Exercise brief → Pick every line out of the entries below that has the string "buttons", and copy it.
╔══
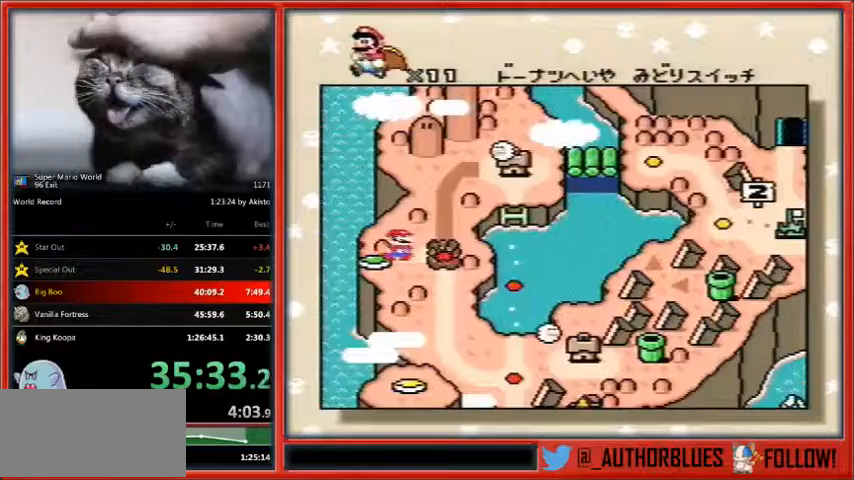
Gameplay with a controller (Nintendo layout); each line is a JSON object with the inputs held at the frame after it. "events" lists button and stick changes between this image and that frame as [ms after this image, input, new state], when the widget could be followed in between. Not read: L1 L3 R3.
{"buttons": ["B", "Y"]}
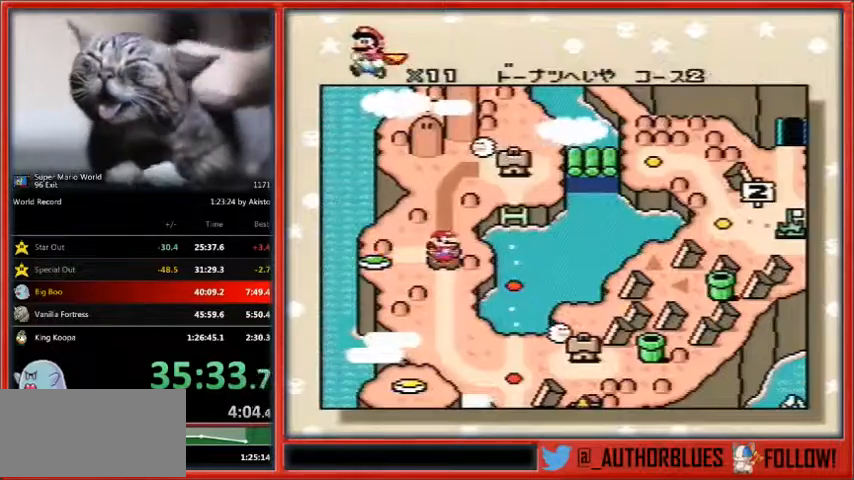
{"buttons": ["B"], "events": [[33, "B", "up"], [33, "Y", "up"], [67, "Y", "down"], [133, "B", "down"], [200, "B", "up"], [200, "Y", "up"], [267, "B", "down"], [267, "Y", "down"], [300, "Y", "up"], [367, "B", "up"], [367, "Y", "down"], [433, "B", "down"], [467, "Y", "up"]]}
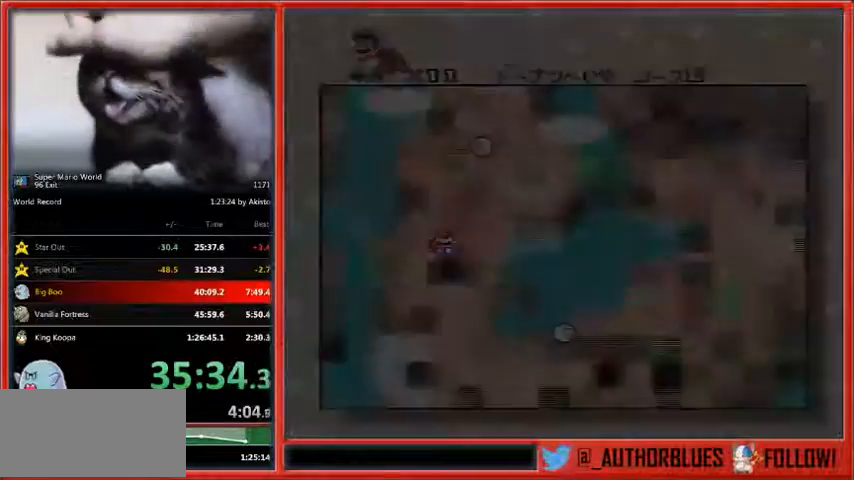
{"buttons": [], "events": [[33, "B", "up"]]}
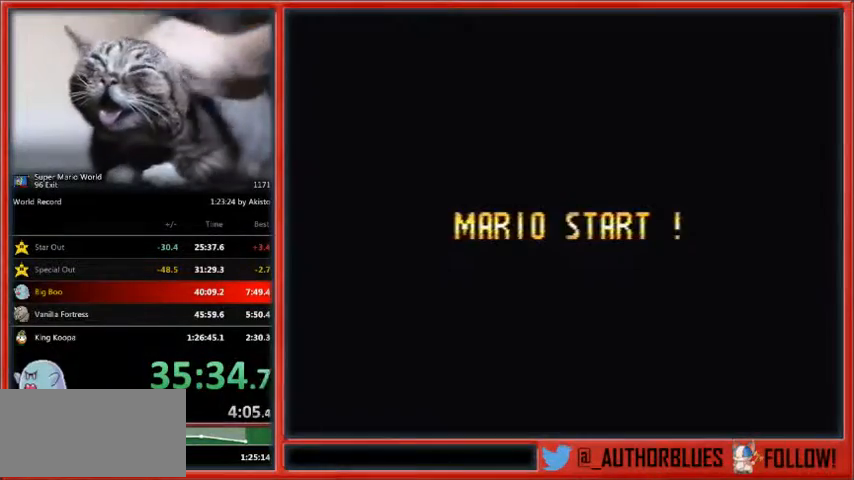
{"buttons": [], "events": []}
╚══
Final answer →
{"buttons": ["B", "Y"]}
{"buttons": ["B"], "events": [[33, "B", "up"], [33, "Y", "up"], [67, "Y", "down"], [133, "B", "down"], [200, "B", "up"], [200, "Y", "up"], [267, "B", "down"], [267, "Y", "down"], [300, "Y", "up"], [367, "B", "up"], [367, "Y", "down"], [433, "B", "down"], [467, "Y", "up"]]}
{"buttons": [], "events": [[33, "B", "up"]]}
{"buttons": [], "events": []}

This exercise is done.